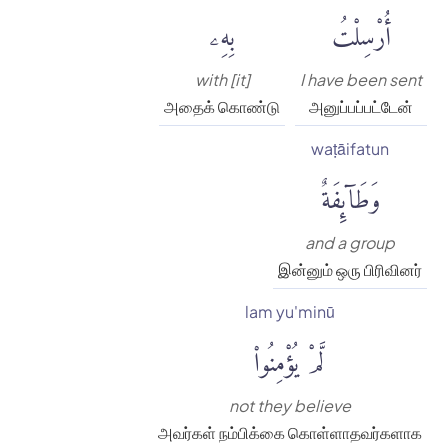
أُرْسِلْتُ
بِهِۦ
with [it]
I have been sent
அதைக் கொண்டு
அனுப்பப்பட்டேன்
waṭāifatun
وَطَآئِفَةٌ
and a group
இன்னும் ஒரு பிரிவினர்
lam yu'minū
لَّمْ يُؤْمِنُوا۟
not they believe
அவர்கள் நம்பிக்கை கொள்ளாதவர்களாக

◇ ◇ ◇ ◇ ◇ ◇ ◇

# To do
Give back the data exactly. Pictures stay out.

# Task response
أُرْسِلْتُ
بِهِۦ
with [it]
I have been sent
அதைக் கொண்டு
அனுப்பப்பட்டேன்
waṭāifatun
وَطَآئِفَةٌ
and a group
இன்னும் ஒரு பிரிவினர்
lam yu'minū
لَّمْ يُؤْمِنُوا۟
not they believe
அவர்கள் நம்பிக்கை கொள்ளாதவர்களாக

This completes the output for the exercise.